Stated goal A: Please rewrite the records as a numbered list, from their first line up to and including the line with "road: (350, 299)", with blank lines left out.

Extract:
--- Begin ---

Little vision is expected from
a Cyclopic Government. That’s why
we hear little comment about the impact of Home Security Laws regarding
the children. Few want to shout that no children were killed in the
World Trade Center or Pentagon attacks. Not that I diminish the value of
a child whose mother or father, uncle, aunt, grandparents, sister or
brother or loved one was killed. I make the point only to illustrate
that when we make decisions that affect only adults, we make decisions
that are selfish. When we sacrifice ourselves for our children, then we
make decisions that are in their best interests.
Any parent of worth would gladly give his or her life to preserve
a child’s life. In a bizarre way, those adults who died on September 11
did just that. They brought the need for Vigilance to the surface of a
society that has neglected it, not just against the Osama bin Ladens, but
in the financial and political venues as well.

--- End ---

Task data:

--- Begin ---

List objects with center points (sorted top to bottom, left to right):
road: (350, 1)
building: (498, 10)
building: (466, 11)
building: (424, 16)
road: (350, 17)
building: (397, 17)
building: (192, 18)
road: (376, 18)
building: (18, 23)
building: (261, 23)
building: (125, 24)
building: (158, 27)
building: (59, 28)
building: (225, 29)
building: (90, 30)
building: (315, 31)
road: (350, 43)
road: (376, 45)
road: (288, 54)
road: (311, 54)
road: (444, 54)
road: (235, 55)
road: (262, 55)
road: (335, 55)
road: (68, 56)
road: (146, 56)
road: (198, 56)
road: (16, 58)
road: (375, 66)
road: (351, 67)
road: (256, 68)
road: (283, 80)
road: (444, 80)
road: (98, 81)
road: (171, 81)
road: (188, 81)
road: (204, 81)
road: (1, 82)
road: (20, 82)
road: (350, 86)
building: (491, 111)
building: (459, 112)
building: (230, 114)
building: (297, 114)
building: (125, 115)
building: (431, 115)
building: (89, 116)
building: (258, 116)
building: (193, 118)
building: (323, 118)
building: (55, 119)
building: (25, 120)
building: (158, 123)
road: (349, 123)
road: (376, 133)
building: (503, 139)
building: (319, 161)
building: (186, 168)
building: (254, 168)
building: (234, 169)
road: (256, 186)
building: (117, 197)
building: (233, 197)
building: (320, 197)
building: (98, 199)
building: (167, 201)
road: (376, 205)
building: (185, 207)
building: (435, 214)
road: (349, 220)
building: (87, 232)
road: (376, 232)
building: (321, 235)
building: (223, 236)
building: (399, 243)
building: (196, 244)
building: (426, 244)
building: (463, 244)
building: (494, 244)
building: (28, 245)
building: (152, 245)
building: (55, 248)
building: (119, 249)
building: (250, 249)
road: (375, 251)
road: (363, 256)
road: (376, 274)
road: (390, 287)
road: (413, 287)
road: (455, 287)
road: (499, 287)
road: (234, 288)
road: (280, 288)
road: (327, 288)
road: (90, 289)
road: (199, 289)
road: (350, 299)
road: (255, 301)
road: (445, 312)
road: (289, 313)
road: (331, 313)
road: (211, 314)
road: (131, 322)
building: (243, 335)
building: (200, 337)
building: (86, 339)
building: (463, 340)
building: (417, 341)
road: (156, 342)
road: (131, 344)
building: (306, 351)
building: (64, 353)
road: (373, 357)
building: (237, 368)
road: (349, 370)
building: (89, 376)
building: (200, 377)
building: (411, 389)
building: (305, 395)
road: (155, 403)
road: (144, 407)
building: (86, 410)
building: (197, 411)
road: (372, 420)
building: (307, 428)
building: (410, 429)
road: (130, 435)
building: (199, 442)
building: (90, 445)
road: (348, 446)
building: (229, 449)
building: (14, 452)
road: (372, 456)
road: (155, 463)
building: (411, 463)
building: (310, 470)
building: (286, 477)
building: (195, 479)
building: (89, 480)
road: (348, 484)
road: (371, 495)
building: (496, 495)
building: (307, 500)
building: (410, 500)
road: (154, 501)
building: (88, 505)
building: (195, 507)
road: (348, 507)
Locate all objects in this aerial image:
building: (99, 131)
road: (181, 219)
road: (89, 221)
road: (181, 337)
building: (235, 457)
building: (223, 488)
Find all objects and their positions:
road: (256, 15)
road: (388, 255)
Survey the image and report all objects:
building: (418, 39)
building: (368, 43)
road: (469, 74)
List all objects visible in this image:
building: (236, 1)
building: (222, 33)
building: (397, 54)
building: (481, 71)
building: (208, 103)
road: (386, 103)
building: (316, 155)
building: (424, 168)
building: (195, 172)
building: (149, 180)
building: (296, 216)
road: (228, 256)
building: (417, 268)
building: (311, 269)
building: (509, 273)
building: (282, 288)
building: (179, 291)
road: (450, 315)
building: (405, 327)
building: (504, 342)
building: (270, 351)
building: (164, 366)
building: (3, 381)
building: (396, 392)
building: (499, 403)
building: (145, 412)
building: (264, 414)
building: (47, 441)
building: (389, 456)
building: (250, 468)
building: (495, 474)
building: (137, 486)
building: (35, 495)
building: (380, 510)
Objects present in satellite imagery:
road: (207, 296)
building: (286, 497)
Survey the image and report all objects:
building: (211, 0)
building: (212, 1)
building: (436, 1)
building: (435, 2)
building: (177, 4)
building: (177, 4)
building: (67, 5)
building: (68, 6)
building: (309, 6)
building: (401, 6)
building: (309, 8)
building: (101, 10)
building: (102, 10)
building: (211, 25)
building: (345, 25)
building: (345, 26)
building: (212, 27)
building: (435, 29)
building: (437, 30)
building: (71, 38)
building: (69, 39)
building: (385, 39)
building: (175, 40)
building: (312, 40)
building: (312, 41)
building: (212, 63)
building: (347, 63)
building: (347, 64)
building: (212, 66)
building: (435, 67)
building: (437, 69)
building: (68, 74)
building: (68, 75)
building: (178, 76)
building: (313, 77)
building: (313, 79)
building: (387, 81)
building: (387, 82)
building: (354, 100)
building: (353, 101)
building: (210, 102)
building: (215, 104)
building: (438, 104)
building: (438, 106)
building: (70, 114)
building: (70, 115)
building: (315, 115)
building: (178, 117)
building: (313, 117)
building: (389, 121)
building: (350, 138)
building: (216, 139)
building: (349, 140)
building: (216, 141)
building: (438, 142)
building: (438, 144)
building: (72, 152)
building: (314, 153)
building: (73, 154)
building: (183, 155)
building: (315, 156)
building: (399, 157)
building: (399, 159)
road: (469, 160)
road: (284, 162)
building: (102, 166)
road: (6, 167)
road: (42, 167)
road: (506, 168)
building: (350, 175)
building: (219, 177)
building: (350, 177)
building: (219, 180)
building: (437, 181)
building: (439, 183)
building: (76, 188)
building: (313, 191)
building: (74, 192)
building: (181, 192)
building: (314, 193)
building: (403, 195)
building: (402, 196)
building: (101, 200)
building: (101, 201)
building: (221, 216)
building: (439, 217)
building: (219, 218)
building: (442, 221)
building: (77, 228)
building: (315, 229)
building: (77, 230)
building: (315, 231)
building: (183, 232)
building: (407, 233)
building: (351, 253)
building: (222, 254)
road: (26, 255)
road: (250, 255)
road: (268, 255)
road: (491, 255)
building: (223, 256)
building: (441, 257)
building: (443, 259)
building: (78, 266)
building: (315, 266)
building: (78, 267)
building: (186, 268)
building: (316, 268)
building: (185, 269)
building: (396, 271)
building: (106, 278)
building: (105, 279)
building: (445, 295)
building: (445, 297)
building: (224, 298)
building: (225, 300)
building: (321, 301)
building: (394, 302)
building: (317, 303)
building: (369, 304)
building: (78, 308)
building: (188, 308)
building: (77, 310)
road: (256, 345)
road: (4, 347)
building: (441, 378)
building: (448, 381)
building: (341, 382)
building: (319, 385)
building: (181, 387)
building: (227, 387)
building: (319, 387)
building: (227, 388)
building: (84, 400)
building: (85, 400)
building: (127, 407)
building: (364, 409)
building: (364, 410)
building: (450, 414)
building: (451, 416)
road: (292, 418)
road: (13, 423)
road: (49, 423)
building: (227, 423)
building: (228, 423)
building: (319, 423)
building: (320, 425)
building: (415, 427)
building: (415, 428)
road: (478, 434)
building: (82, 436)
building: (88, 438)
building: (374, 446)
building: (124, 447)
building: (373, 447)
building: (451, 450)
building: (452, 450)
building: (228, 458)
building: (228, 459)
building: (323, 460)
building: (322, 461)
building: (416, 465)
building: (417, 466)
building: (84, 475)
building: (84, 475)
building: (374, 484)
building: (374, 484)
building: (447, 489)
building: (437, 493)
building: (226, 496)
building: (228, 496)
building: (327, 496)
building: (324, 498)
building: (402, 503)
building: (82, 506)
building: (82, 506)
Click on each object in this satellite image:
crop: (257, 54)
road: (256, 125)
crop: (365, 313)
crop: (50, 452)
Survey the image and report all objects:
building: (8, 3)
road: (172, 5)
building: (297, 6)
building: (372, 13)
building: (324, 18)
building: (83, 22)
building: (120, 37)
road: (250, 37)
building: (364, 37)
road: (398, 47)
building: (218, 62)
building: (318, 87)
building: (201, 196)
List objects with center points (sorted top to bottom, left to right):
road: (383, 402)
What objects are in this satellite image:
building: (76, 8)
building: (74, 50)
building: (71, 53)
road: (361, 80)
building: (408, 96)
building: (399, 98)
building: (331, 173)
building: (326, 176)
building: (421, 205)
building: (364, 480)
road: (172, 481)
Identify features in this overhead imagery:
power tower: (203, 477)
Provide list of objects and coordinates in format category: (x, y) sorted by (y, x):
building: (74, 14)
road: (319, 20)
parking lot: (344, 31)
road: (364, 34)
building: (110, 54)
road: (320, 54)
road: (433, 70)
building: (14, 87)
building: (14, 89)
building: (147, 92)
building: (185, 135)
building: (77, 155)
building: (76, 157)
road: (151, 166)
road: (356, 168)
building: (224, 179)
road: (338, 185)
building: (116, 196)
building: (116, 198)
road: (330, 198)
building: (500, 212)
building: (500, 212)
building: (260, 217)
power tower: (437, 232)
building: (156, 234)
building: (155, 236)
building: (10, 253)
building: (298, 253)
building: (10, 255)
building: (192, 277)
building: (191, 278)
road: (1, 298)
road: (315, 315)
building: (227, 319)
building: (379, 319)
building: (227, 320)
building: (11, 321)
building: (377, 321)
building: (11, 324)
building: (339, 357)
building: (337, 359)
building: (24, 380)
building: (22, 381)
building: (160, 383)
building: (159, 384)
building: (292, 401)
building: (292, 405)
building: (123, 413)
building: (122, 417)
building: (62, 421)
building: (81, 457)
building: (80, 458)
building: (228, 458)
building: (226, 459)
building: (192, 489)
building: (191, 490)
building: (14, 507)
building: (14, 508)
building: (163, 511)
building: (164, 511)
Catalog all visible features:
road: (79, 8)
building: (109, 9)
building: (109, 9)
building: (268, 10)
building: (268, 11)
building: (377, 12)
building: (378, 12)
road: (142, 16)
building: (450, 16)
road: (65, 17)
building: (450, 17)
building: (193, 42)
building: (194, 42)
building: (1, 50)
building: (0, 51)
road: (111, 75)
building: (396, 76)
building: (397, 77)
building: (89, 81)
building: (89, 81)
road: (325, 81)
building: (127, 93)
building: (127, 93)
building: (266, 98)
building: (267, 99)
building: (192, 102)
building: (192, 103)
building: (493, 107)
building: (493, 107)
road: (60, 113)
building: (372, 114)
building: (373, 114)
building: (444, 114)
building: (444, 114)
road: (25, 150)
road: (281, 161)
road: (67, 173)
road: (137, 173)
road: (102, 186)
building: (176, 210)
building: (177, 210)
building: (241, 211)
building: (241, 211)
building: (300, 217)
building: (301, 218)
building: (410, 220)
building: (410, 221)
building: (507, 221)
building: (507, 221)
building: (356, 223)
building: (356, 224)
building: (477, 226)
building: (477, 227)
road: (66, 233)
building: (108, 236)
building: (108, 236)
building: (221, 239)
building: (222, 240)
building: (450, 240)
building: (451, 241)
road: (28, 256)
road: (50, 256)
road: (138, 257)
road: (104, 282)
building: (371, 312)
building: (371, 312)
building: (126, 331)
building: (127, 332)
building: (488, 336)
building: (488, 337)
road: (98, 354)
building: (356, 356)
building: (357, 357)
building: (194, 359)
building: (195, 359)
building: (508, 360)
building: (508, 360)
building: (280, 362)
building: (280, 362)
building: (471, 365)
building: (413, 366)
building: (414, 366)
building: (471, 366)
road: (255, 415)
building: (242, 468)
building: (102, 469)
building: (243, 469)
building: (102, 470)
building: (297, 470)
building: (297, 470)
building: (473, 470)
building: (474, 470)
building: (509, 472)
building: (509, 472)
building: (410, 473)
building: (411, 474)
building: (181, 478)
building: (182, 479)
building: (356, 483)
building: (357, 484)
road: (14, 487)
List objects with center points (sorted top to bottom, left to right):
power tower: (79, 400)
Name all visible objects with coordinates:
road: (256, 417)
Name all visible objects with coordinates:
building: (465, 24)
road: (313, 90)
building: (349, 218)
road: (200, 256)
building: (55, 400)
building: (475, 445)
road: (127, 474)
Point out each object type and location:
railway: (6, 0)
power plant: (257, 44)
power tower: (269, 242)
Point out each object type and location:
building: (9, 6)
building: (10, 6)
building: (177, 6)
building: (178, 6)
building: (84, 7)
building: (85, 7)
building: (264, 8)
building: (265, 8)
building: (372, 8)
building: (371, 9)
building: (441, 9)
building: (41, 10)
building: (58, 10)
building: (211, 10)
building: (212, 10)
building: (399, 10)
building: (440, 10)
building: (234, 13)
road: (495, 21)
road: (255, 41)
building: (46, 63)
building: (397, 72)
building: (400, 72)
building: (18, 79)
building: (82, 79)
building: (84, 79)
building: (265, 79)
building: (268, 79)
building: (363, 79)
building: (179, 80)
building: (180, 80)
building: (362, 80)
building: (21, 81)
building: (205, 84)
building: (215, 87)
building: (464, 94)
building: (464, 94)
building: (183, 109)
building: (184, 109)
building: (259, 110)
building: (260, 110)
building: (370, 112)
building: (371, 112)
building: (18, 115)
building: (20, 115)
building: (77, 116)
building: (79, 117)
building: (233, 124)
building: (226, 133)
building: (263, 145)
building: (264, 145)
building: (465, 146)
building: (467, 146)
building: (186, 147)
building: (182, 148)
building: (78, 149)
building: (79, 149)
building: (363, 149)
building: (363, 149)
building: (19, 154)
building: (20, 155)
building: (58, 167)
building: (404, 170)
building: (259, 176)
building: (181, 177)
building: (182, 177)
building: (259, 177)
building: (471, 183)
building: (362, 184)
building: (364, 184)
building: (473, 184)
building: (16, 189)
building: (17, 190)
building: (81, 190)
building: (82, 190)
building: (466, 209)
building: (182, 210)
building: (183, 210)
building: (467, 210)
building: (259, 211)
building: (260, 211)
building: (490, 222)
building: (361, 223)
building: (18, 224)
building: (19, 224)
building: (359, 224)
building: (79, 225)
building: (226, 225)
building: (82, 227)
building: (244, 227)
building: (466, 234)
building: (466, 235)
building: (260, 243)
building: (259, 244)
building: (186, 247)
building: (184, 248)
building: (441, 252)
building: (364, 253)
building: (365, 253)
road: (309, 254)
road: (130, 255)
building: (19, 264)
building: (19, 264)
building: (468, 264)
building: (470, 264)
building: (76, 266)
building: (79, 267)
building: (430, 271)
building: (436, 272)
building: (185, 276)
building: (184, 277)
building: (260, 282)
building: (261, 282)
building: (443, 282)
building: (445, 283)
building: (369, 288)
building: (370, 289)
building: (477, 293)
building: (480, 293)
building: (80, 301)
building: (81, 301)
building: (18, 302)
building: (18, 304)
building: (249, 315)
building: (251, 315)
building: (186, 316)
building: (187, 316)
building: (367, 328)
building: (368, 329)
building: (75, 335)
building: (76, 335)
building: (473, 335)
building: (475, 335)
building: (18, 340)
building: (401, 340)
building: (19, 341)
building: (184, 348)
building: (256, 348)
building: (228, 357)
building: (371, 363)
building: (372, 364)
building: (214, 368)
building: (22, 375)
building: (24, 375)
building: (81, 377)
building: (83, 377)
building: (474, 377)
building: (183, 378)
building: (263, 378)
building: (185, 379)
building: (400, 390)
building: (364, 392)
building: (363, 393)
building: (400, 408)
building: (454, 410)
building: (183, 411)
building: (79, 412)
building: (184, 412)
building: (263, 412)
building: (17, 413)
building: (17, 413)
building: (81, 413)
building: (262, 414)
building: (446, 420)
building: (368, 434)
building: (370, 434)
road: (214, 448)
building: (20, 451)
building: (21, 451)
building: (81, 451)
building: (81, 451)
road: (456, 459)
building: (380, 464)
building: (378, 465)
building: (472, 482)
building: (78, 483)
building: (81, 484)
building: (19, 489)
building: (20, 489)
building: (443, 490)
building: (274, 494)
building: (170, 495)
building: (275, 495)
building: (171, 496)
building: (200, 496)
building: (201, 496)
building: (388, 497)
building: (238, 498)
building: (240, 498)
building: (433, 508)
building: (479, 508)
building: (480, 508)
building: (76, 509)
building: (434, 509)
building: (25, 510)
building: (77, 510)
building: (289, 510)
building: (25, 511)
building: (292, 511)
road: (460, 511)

--- End ---

Stated goal B: Extend the passage on Home Security Laws, picking up after its last sentence.

Response A:
1. List objects with center points (sorted top to bottom, left to right):
2. road: (350, 1)
3. building: (498, 10)
4. building: (466, 11)
5. building: (424, 16)
6. road: (350, 17)
7. building: (397, 17)
8. building: (192, 18)
9. road: (376, 18)
10. building: (18, 23)
11. building: (261, 23)
12. building: (125, 24)
13. building: (158, 27)
14. building: (59, 28)
15. building: (225, 29)
16. building: (90, 30)
17. building: (315, 31)
18. road: (350, 43)
19. road: (376, 45)
20. road: (288, 54)
21. road: (311, 54)
22. road: (444, 54)
23. road: (235, 55)
24. road: (262, 55)
25. road: (335, 55)
26. road: (68, 56)
27. road: (146, 56)
28. road: (198, 56)
29. road: (16, 58)
30. road: (375, 66)
31. road: (351, 67)
32. road: (256, 68)
33. road: (283, 80)
34. road: (444, 80)
35. road: (98, 81)
36. road: (171, 81)
37. road: (188, 81)
38. road: (204, 81)
39. road: (1, 82)
40. road: (20, 82)
41. road: (350, 86)
42. building: (491, 111)
43. building: (459, 112)
44. building: (230, 114)
45. building: (297, 114)
46. building: (125, 115)
47. building: (431, 115)
48. building: (89, 116)
49. building: (258, 116)
50. building: (193, 118)
51. building: (323, 118)
52. building: (55, 119)
53. building: (25, 120)
54. building: (158, 123)
55. road: (349, 123)
56. road: (376, 133)
57. building: (503, 139)
58. building: (319, 161)
59. building: (186, 168)
60. building: (254, 168)
61. building: (234, 169)
62. road: (256, 186)
63. building: (117, 197)
64. building: (233, 197)
65. building: (320, 197)
66. building: (98, 199)
67. building: (167, 201)
68. road: (376, 205)
69. building: (185, 207)
70. building: (435, 214)
71. road: (349, 220)
72. building: (87, 232)
73. road: (376, 232)
74. building: (321, 235)
75. building: (223, 236)
76. building: (399, 243)
77. building: (196, 244)
78. building: (426, 244)
79. building: (463, 244)
80. building: (494, 244)
81. building: (28, 245)
82. building: (152, 245)
83. building: (55, 248)
84. building: (119, 249)
85. building: (250, 249)
86. road: (375, 251)
87. road: (363, 256)
88. road: (376, 274)
89. road: (390, 287)
90. road: (413, 287)
91. road: (455, 287)
92. road: (499, 287)
93. road: (234, 288)
94. road: (280, 288)
95. road: (327, 288)
96. road: (90, 289)
97. road: (199, 289)
98. road: (350, 299)

Response B:
How many lives have been destroyed by the Enron, ImClone, Tycor,
WorldCom fiascoes? How many parents were crushed under the debris of
their life savings being destroyed by financial Terrorists, and what
effect did the fallout have on their children?
Great societies are ones that band together at the grass roots, in
behalf of their children and all children. They become the Eyes of
Argus, never sleeping, always alert to impending danger.
If and when each parent in America and around the world decides to
rid this planet of Terrorism, that wave will begin only by becoming a
Parent of Vigilance, a Citizen of Vigilance, a Loved One of Vigilance.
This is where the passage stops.